> **Required tasks**
1. Reproduce the passage from the Spielberg comment thread starting at "I’ve always liked" and ending at "let it slide.".
2. Answer these questions from the Spielberg comment thread:
(a) According to the correction in the thread, which Indiana Jones movie contains "Anything Goes"?
(b) What was the name of Sgt. Preston of the Yukon's dog?
(c) Which actor's reaction to having a big gun parked at his house is mentioned in connection with 1941?

> **Passage to read**
........

Still, Spielberg’s capable of mastering a stunning sequence, and Anything Goes is the rare highlight of the last Indy movie. (Let’s not discuss #4.) When Spielberg’s on his game — in parts, if not in wholes — he makes you love movies.

Agreed about Lincoln. I’ll end up watching the DVD, but I fear it’ll be a Forties hagiography with better production values.

Um, “Anything Goes” is in the second Indiana Jones movie, Noj., not the third.

***polishes geek cred and hopes his constant noodging doesn’t irritate the site gods****

…And Lincoln was actually fascinating, mostly due to his depiction of the legislative process at the time. Not a lot of whitewashing either. Great script by Kushner, too.

@Tommmcatt May Just Have Some MJ In His System As Well, So What?: It is the second. And it’s a real coup as an opening. The rest of it I think is kind of boring. Maybe you liked Sat morning serials as a child but they were sort of over by the time I was 6 or 7, so I have no frame of reference. I imagine for you it must have been like being a boy again. Back in that dim, barely remembered time when Rin Tin Tin was the number one star and no one had ever heard of Streisand.

@nojo: 1941 very much needs to be seen on the big screen. It makes me laugh. It goes to pieces but I enjoy a lot of the wreckage. I think that on the whole he’s been very successful in dealing with the immense pressure of being #1.

@mellbell: Okay, fine. One thing.

@Benedick: The serials were long gone by my Sixties childhood. Star Wars and Raiders were deliberate throwbacks to that era, but it was all new to me.

@nojo: I know that, darling. You were like being all ‘ALW OMG!’ I meant Catt, of course.

@nojo: Sean Connery opening the umbrella to scare the birds into the German’s plane is my favorite scene in the third one.

@Benedick: I liked Rin Tin Tin way better than Lassie. Lassie was too sanctimonious for me and as for Timmy, some more time down in the well might have smartened him up so he didn’t need to be saved all the goddam time. And didn’t Sgt. Preston of the Yukon have a dog? Damn if I can remember its name.

@Dodgerblue: That would be Yukon King. I actually remembered that and only Googled to make sure I wasn’t imagining the whole thing. So many neurons wasted on that kind of stuff.

I’ve always liked 1941. If there’s anything high-minded about it I must have missed it. Possibly Ned Beatty’s crazed reaction to having a big gun parked at his house is a good riff on the American love affair with guns, but it also makes me laugh out loud so I let it slide.

........

> **Stored records**
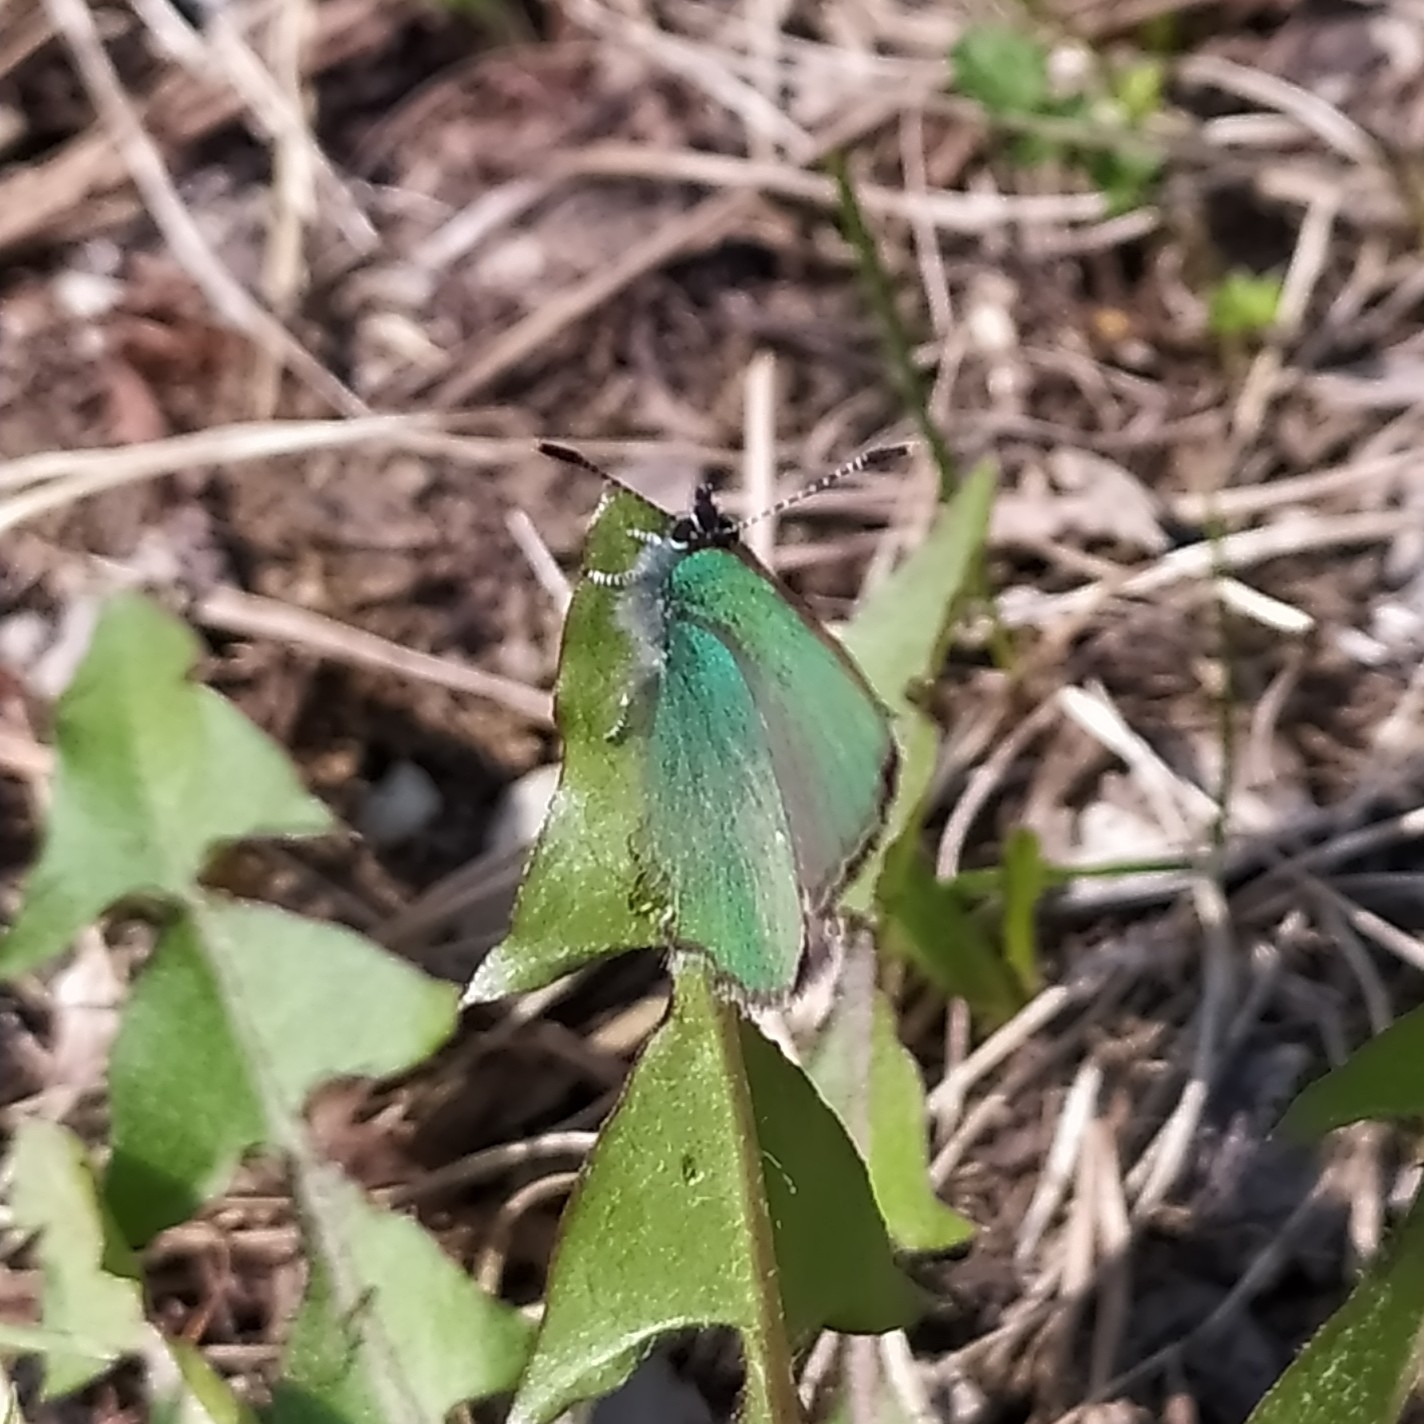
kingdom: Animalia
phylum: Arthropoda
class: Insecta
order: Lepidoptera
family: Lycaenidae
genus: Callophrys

........

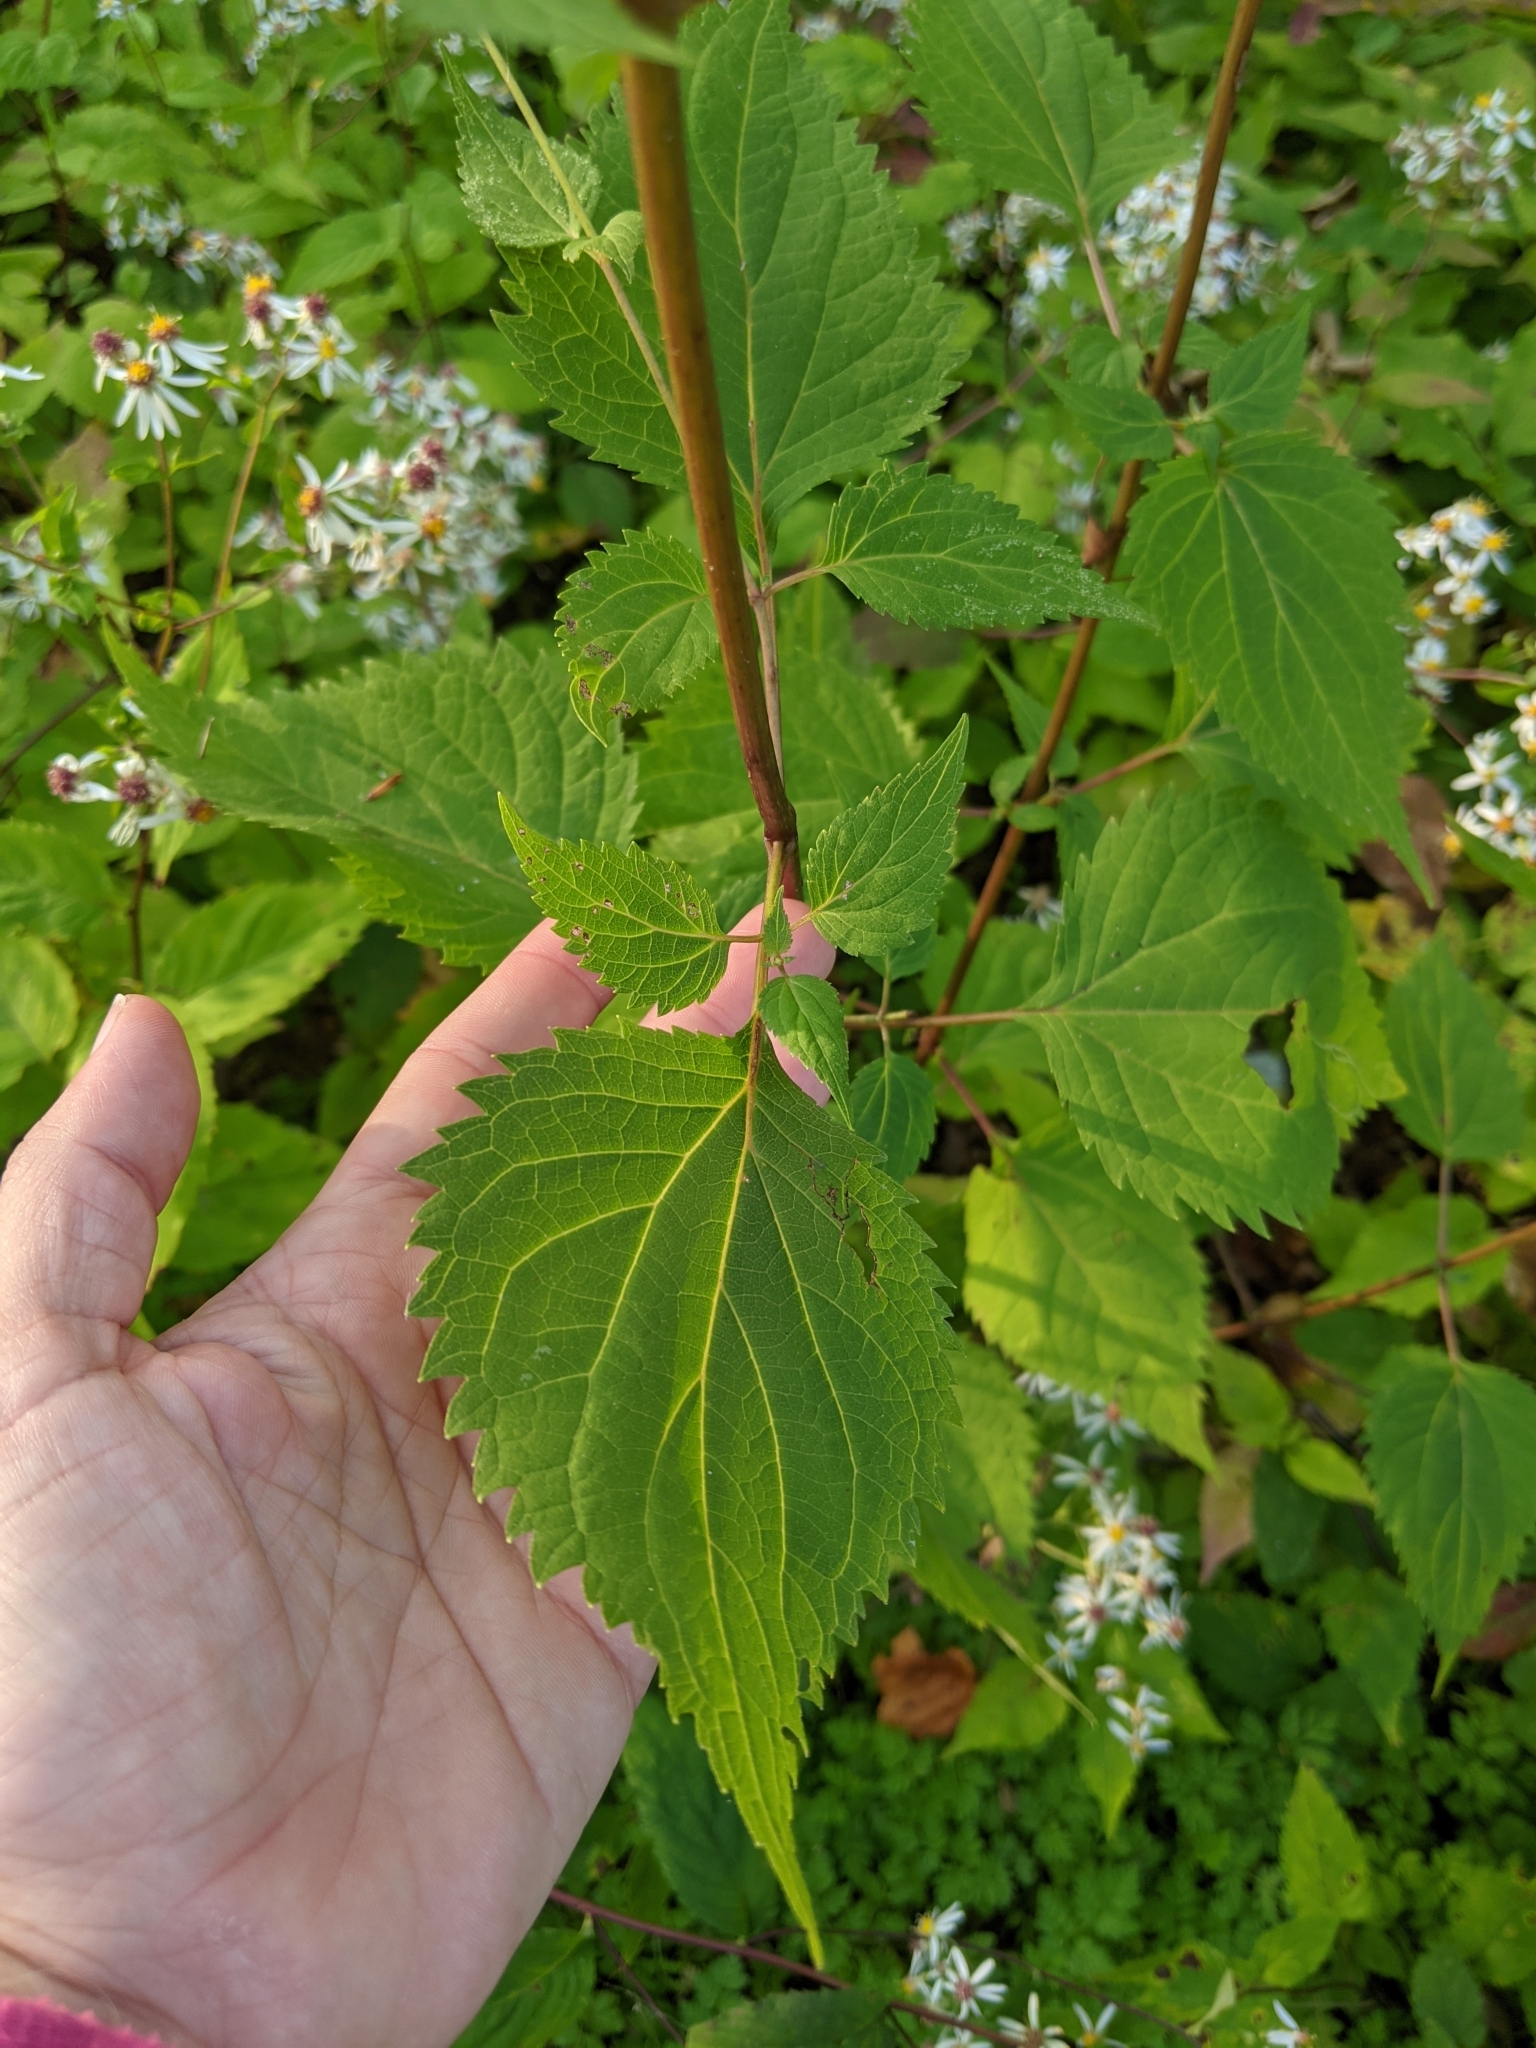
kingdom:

........

> **Correct answers**
1.
I’ve always liked 1941. If there’s anything high-minded about it I must have missed it. Possibly Ned Beatty’s crazed reaction to having a big gun parked at his house is a good riff on the American love affair with guns, but it also makes me laugh out loud so I let it slide.

2.
(a) The second Indiana Jones movie
(b) Yukon King
(c) Ned Beatty